There are too many Jersey books and movies to count. In recent years, we've seen Frederick Reiken's bestselling novel "The Lost Legends of New Jersey," James Kaplan's "Two Guys from Verona," all of Janet Evanovich's books with her kick-ass Trenton heroine, Helene Stapinski's "Five Finger Discount," Lucinda Rosenfeld's "Why She Went Home." Gary Krist wrote a book called "The Garden State." Allen Ginsberg has a poem called "Garden State"; Rick Moody's first novel was named the same; and this summer, "Scrubs" star turned director Zach Braff lifts the irony-infused title for a Sundance-acclaimed film in which he stars with Natalie Portman. Tom Perrotta, Sam Lipsyte, Kathleen DeMarco, David Gates, Richard Ford, Richard Price, William Carlos Williams, Amiri Baraka -- the list goes on.

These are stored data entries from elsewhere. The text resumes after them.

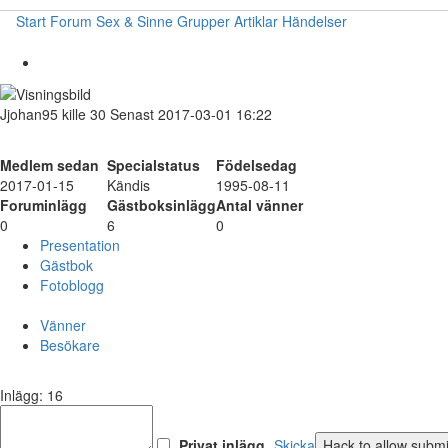
Start
Forum
Sex & Sinne
Grupper
Artiklar
Händelser
Jjohan95
kille
30
Senast 2017-03-01 16:22
Medlem sedan
Specialstatus
Födelsedag
2017-01-15
Kändis
1995-08-11
Foruminlägg
Gästboksinlägg
Antal vänner
0
6
0
Presentation
Gästbok
Fotoblogg
Vänner
Besökare
Inlägg: 16
Privat inlägg
Skicka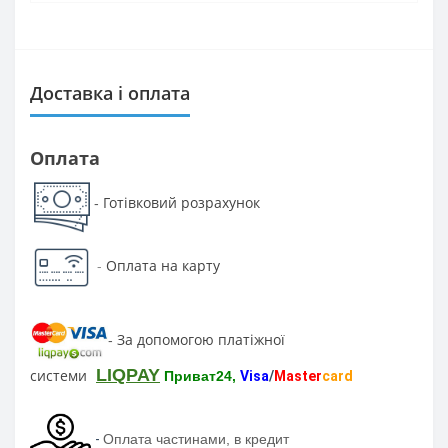
Доставка і оплата
Оплата
Готівковий розрахунок
-
-
Оплата на карту
За допомогою платіжної
-
LIQPAY
системи
Приват24,
Visa
/
Master
card
-
Оплата частинами, в кредит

Add Kevin Smith's proud "Jersey Trilogy" to Todd Solondz's suburban misery-fest "Happiness," and you have a film library of New Jersey convenience stores, malls, Bon Jovi and Camaros, as well as the Jersey of listless suburbs and collective boredom. If we can admit it, these images of New Jersey make up a land we all recognize. As humorist Joel Stein told the New York Times, in an article about the self-consciously Jersey band Fountains of Wayne, "people might make fun of it, but New Jersey is quintessentially American."
It's not surprising that one of America's greatest living writers and one of its best writers about the American experience, Philip Roth, has produced countless books set in New Jersey, from "Goodbye, Columbus" to "American Pastoral" to the forthcoming "The Plot Against America," in which Roth returns to Newark after a recent hiatus in Massachusetts and New York. Roth has given us the most profound, and widely read, portrayal of the Americanness of New Jersey life -- the drudgery of its cities, the clash of ethnicity and race, the yearning to get out and get somewhere better, and even then, the stultification of bourgeois life. David Chase's "The Sopranos," with its in-between-classes Italians, offers a variation on that theme.
But what ideas are New Jersey artists -- including newly popular bands like Fountains of Wayne with its lovely ode to "Hackensack" and big dreams of stardom far away from there -- exporting about their state? About five years ago, back when South Orange native Lauryn Hill was around, a few articles came out suggesting that New Jersey was "in," or at least, no longer "out." And every so often another trend story appears, as they surely will again after Braff's "Garden State" debuts. The Jersey jokes are tired, these stories suggested. The world is a bigger place now -- there are far, far worse corners of hell than New Jersey.
But for those of us from New Jersey, who've long whined about our inferiority to New York, and thus the world, the reparation has come too late. Jersey natives have long internalized the reputation and outsider status bestowed upon them and mined it for its truths and falsehoods. What it all adds up to is a sort of immigrant-spawned, working-middle-class, disaffected-guy, slighted-by-the-world, poorly dressed sense of authenticity, a myth of one's own special New Jerseyness, something that's both unique to the rest of the country and at the heart of it. New Jersey's writers are in on the Jersey jokes; more than just reclaim them, they've taken them someplace new. As Solondz's character in "Happiness" said, "You know, people are always putting New Jersey down. None of my friends can believe I live here. But that's because they don't get it: I'm living in a state of irony."